Между прочим, Бонапарт даже не давал себе труда притворяться. Он исходил из того, что обманывать следует открыто, иначе говоря, следует идти навстречу людям, которые только и мечтают услышать ложь и воспользоваться ею как предлогом; поэтому он клялся священникам, что католицизм — единственная истинная религия, и в тот же день заверял Кабаниса, философа XVIII столетия: «Религия для меня то же, что для вас вакцина; я хочу восстановить ее и привить людям только затем, чтобы уничтожить».204 Фраза эта достойна внимания. Бонапарту принадлежат несколько высказываний такого рода, ценных тем, что они раскрывают сам принцип зла, им творимого; впрочем, ни единой фразы, исполненной изящества или подлинного величия, он за всю свою жизнь не произнес. Даже отъявленные льстецы не могут приписать ему чего-нибудь подобного; желая быть добрым, он становится заурядным; желая держаться достойно, держится напыщенно. Поскольку природа создала его презрительным и надменным, в любом другом тоне он говорит неловко и принужденно, так что нацию, испокон веков славившуюся в Европе блистательным умом и рыцарским духом, ныне представляет один-единственный человек, не имеющий с нею решительно ничего общего.
В царствование Людовика XIV короля, конечно, окружали льстецы, однако за лесть нация, если можно так выразиться, получала достойную плату, ибо этот король гордился великими людьми, прославившими его век. Бонапарту же потребны одни лишь орудия; ни один гений, на каком бы поприще он ни действовал, его одобрения не заслужит; великий поэт, не коснись он даже в своих сочинениях ни одного предмета, способного оскорбить Бонапарта, уязвит властителя хотя бы тем, что отвлечет внимание публики от его особы. Осмелюсь ли напомнить, что Бонапарт не мог спокойно слышать разговоры о том, что г-жа Рекамье — красивейшая женщина Парижа,205 а я — женщина, лучше всех владеющая искусством беседы? Он терпеть не может ничьего первенства ни в каком роде, идет ли речь о мужчинах или о женщинах. Он желает повелевать нацией анонимов; толпа, обязанная маршировать под его знаменами, повиноваться его приказаниям и жить и умирать в безвестности, должна оставаться безымянной; запоминания достойны лишь те буквы, из которых составлено его имя. Он желает командовать муравейником, включающим в себя тех, кого прежде звали немцами, итальянцами, французами и кого отныне надлежит именовать не иначе как подданными Бонапарта; человеком или даже чем-то большим, нежели человек, он почитает лишь самого себя. Астроном Мешен206 однажды сообщил министру внутренних дел, что он открыл новую планету и испрашивает дозволения представить ее первому консулу. Астроном точно усвоил новые правила поведения: будь у Бонапарта такая возможность, он приказал бы и самим звездам блистать на небе только с его разрешения.

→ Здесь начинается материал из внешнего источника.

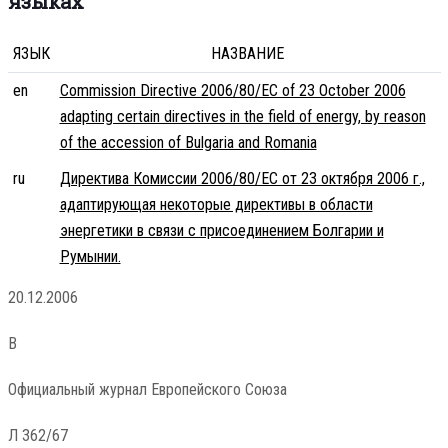
языках
ЯЗЫК
НАЗВАНИЕ
en
Commission Directive 2006/80/EC of 23 October 2006
adapting certain directives in the field of energy, by reason
of the accession of Bulgaria and Romania
ru
Директива Комиссии 2006/80/EC от 23 октября 2006 г.,
адаптирующая некоторые директивы в области
энергетики в связи с присоединением Болгарии и
Румынии.
20.12.2006
В
Официальный журнал Европейского Союза
Л 362/67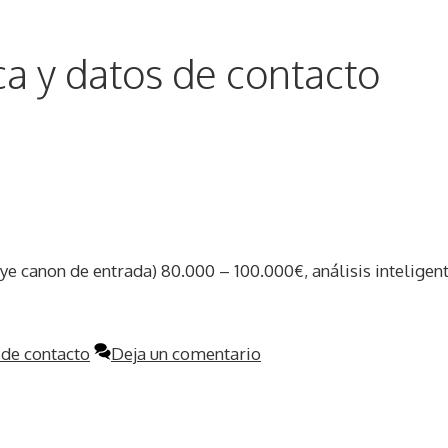
a y datos de contacto
luye canon de entrada) 80.000 – 100.000€, análisis inteligen
 de contacto
Deja un comentario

В том же году первый консул приказал Испании объявить войну Португалии, и несчастный король этой славной державы обрек свою армию на этот поход, столь же подневольный, сколь и несправедливый. Он пошел войной на соседнюю страну, не желавшую ему никакого зла, на союзницу Англии, которая после выказала себя истинным другом Испании, — и все это ради человека, который уже готовился лишить испанского короля всего, чем тот владел.207 Когда знаешь, с какой энергией те же испанцы взялись затем за возрождение мира, начинаешь понимать, что такое нации и стоит ли отказывать им в законных способах выражать свое мнение и определять свою судьбу.

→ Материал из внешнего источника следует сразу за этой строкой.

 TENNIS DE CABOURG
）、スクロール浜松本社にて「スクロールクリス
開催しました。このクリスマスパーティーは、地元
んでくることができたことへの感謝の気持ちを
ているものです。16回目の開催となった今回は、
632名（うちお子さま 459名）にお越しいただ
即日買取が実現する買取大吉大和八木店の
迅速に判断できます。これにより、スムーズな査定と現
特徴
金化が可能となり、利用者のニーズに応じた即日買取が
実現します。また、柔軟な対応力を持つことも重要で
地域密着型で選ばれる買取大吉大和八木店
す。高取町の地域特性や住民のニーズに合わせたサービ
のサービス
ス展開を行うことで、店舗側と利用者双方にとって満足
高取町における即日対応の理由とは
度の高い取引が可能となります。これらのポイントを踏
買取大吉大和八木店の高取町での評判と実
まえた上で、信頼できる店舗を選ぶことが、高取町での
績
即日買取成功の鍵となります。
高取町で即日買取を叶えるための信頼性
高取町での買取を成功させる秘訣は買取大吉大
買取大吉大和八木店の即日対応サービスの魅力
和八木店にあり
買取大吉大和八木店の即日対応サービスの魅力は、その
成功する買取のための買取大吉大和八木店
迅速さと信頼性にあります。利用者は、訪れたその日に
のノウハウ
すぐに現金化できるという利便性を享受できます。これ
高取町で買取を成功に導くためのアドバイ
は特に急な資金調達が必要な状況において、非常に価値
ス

Весной 1801 года первый консул решил сотворить короля, причем короля из рода Бурбонов; он посадил его на престол Тосканы, которую окрестил по-ученому Этрурией, и тем самым положил начало грандиозному европейскому маскараду.208 Несчастного испанского инфанта выписали в Париж, дабы французы увидели, как первый консул унижает принца древнего рода, унижает если не гонениями, то благодеяниями.209 С этим королевским агнцем Бонапарт впервые испробовал, каково это — заставить короля ожидать аудиенции в твоей прихожей.